战争的能级与技术进步率成正比。在20世纪,人类花了30年时间战争(一战和二战)来塑造后英国的基本世界体系,随后又花了40年时间战争(美苏冷战)来进行次级的政治结构调整,和平是如此短缺。2019年开始的新冠疫情,已经拉开了21世纪的战争帷幕。如果说你是新技术的拥趸,那么你也就是战争的拥趸。只是在信息和生物技术的包装下,这场热战也许在总体上看更像是冷战。但这场世界大战是高度结构性的 ,它既包括最贸易战,也包括生物战、科技战,及至正在拉开的货币战,当然也包括最低层次的、通过地缘最脆弱地带呈现的热战 。在正面战场, 你看不见硝烟的时候,战争一直在进行,你看见硝烟的时候战争已然结束。 因此,看见和看不见,划分了文明和人群的存在自由度。 没有人能因为看不见硝烟或不被硝烟看见,而幸免于难。 更没有理由认为,21世纪的战争会比20世纪 耗时 更短。

这是理解“后2020时代”的一个基础框架。

2020年是什么?如果你把它视作一场经济危机,那么大剂量的“逆周期”的经济刺激、继之而来的“复苏”和顺理成章的“退出”,就是给经验主义者准备好的陷阱,还需要指出,这个陷阱里面也站着一些刻舟求剑的决策者。

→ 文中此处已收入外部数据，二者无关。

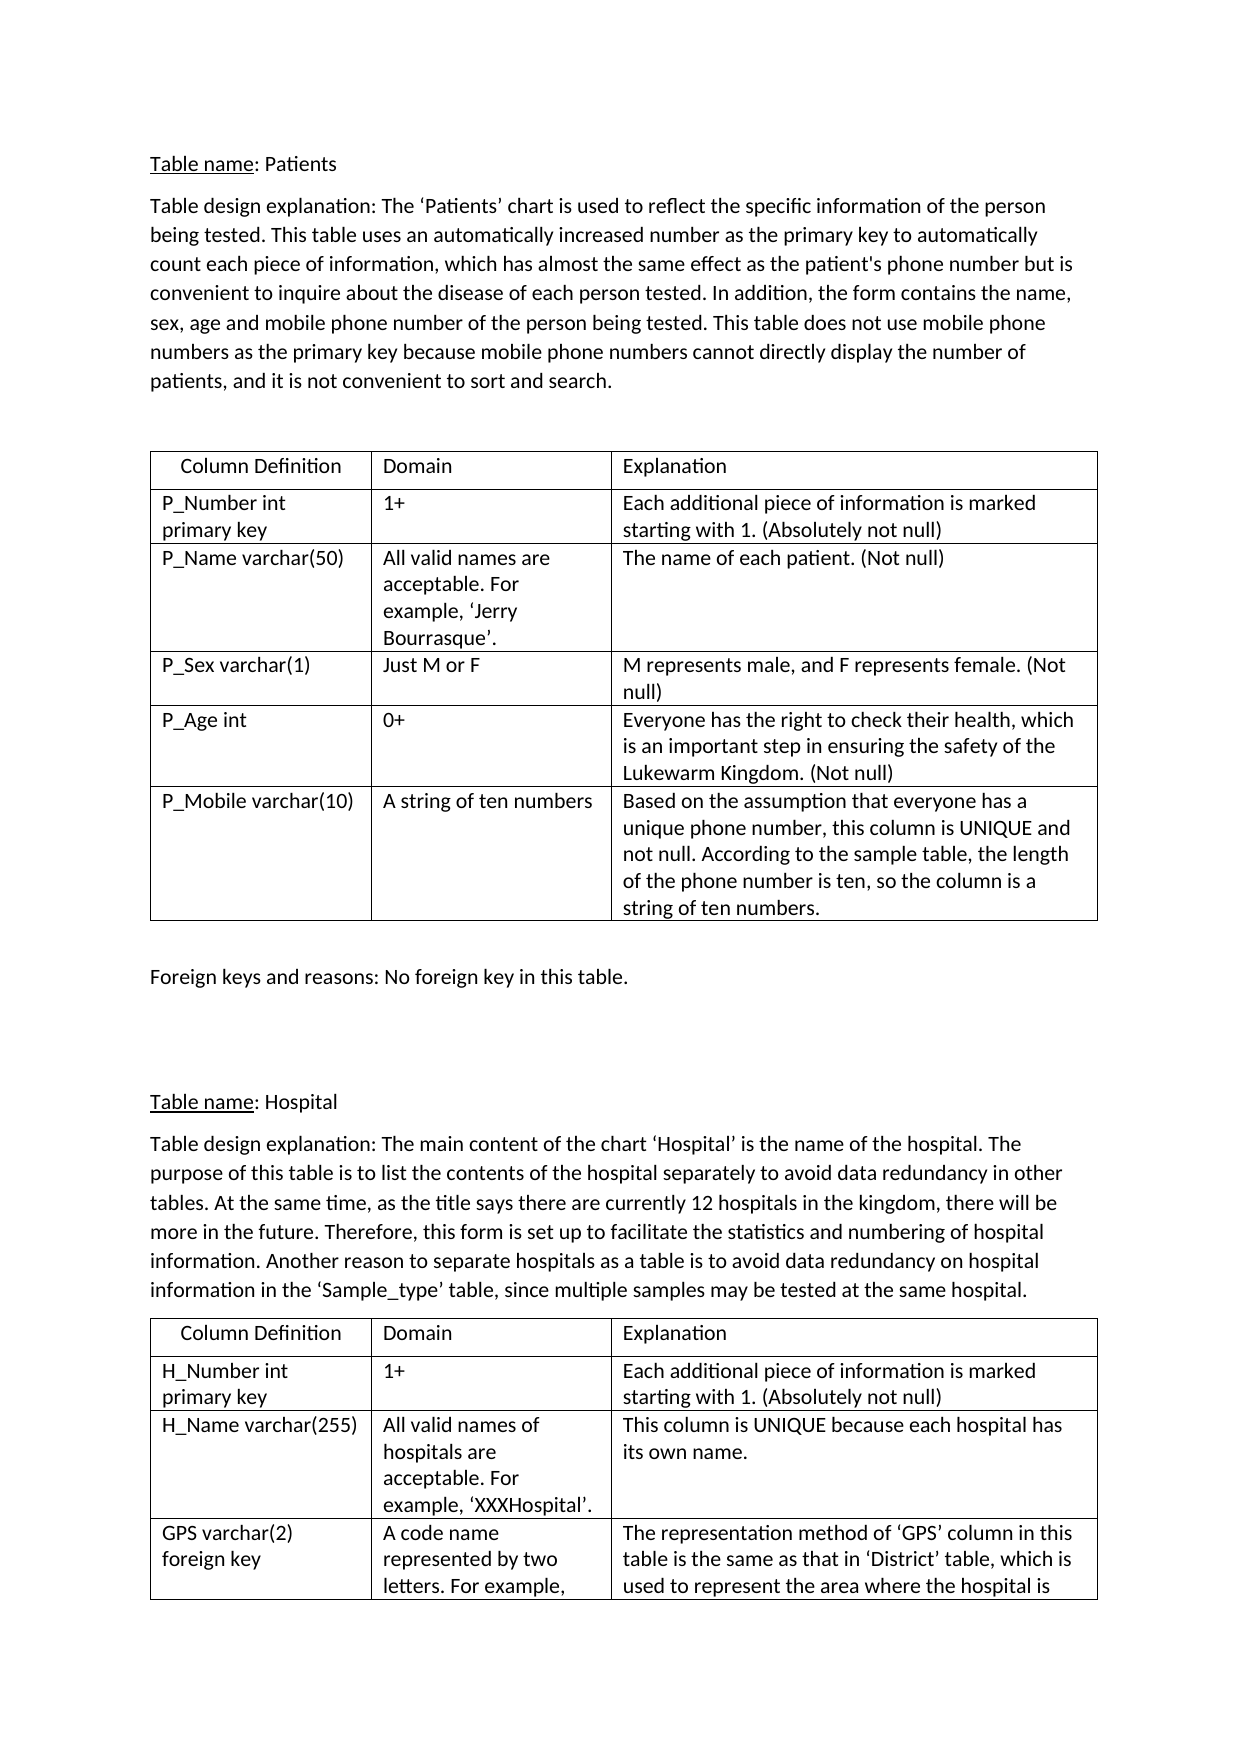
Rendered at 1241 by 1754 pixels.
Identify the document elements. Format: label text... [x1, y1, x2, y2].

table_cell P_Sex varchar(1) [151, 652, 371, 705]
table_cell Based on the assumption that everyone has a unique phone number, this column is UNIQUE and not null. According to the sample table, the length of the phone number is ten, so the column is a string of ten numbers. [612, 787, 1097, 920]
table_header Domain [372, 1319, 611, 1356]
table_cell P_Number int primary key [151, 490, 371, 543]
table_cell All valid names are acceptable. For example, ‘Jerry Bourrasque’. [372, 544, 611, 651]
table_cell Each additional piece of information is marked starting with 1. (Absolutely not null) [612, 1357, 1097, 1410]
table_cell All valid names of hospitals are acceptable. For example, ‘XXXHospital’. [372, 1411, 611, 1518]
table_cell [151, 1519, 371, 1599]
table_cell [372, 1519, 611, 1599]
table_cell The name of each patient. (Not null) [612, 544, 1097, 651]
table_cell H_Name varchar(255) [151, 1411, 371, 1518]
table_cell 1+ [372, 490, 611, 543]
table_cell H_Number int primary key [151, 1357, 371, 1410]
table_header Explanation [612, 452, 1097, 488]
table_header Column Definition [151, 452, 371, 488]
table_cell This column is UNIQUE because each hospital has its own name. [612, 1411, 1097, 1518]
text Foreign keys and reasons: No foreign key in this table. [150, 963, 1090, 990]
table_header Domain [372, 452, 611, 488]
table_cell M represents male, and F represents female. (Not null) [612, 652, 1097, 705]
text Table name: Patients [150, 150, 1090, 177]
table_cell Just M or F [372, 652, 611, 705]
table_cell 1+ [372, 1357, 611, 1410]
table_cell P_Name varchar(50) [151, 544, 371, 651]
table_cell A string of ten numbers [372, 787, 611, 920]
table_cell Each additional piece of information is marked starting with 1. (Absolutely not null) [612, 490, 1097, 543]
table_header Column Definition [151, 1319, 371, 1356]
text Table name: Hospital [150, 1088, 1090, 1115]
text Table design explanation: The ‘Patients’ chart is used to reflect the specific information of the person being tested. This table uses an automatically increased number as the primary key to automatically count each piece of information, which has almost the same effect as the patient's phone number but is convenient to inquire about the disease of each person tested. In addition, the form contains the name, sex, age and mobile phone number of the person being tested. This table does not use mobile phone numbers as the primary key because mobile phone numbers cannot directly display the number of patients, and it is not convenient to sort and search. [150, 192, 1090, 394]
table_header Explanation [612, 1319, 1097, 1356]
table_cell 0+ [372, 706, 611, 786]
table_cell P_Mobile varchar(10) [151, 787, 371, 920]
table_cell P_Age int [151, 706, 371, 786]
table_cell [612, 1519, 1097, 1599]
text Table design explanation: The main content of the chart ‘Hospital’ is the name of the hospital. The purpose of this table is to list the contents of the hospital separately to avoid data redundancy in other tables. At the same time, as the title says there are currently 12 hospitals in the kingdom, there will be more in the future. Therefore, this form is set up to facilitate the statistics and numbering of hospital information. Another reason to separate hospitals as a table is to avoid data redundancy on hospital information in the ‘Sample_type’ table, since multiple samples may be tested at the same hospital. [150, 1130, 1090, 1303]
table_cell Everyone has the right to check their health, which is an important step in ensuring the safety of the Lukewarm Kingdom. (Not null) [612, 706, 1097, 786]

所谓货币政策“急转弯”还是“不急转弯”,其实是个烟雾弹,当前的主要矛盾根本不是什么经济复苏与政策退出的关系,而是战还是和。

如果2020年是一场划时代的战争的开端,那么经济危机仅仅是它的一个副产品。


不要刻舟求剑。


将2020年视为一场大型新型战争的开端,从经济上,将产生如下两个重要推论:

第一,不能使用逆周期政策管理风险,传统应对经济危机的办法不仅仅无效,反而会加重危机。如果经济刺激政策误判了形式,那么政策退出就可能二次伤害。 经济危机并不是新冠肺炎,相反,经济危机只能是新冠肺炎的结果。 因此,严格意义上讲经济危机就还没有到来。真正的经济危机才刚刚开始。

第二,不能再以过去几年的回归模型来定义2020年后的经济周期和资产属性,包括2021年,因为当代战争形式,已经改写了经济周期、资产价格与政治之间的关系。

比如,疫情与疫苗的关系。疫苗决定疫情,还是疫情决定疫苗?只要疫情没有正面冲击中国,疫苗就始终是一个问题。而只要疫苗接种不达预期,疫情就不会轻易得以解除。

比如,经济与大宗商品的关系。是经济决定商品价格,还是商品价格决定经济?只要商品价格持续上涨,经济就无法实质复苏(只能快进到一个滞胀衰退象限),而只要经济尚未复苏,商品价格就持续上涨。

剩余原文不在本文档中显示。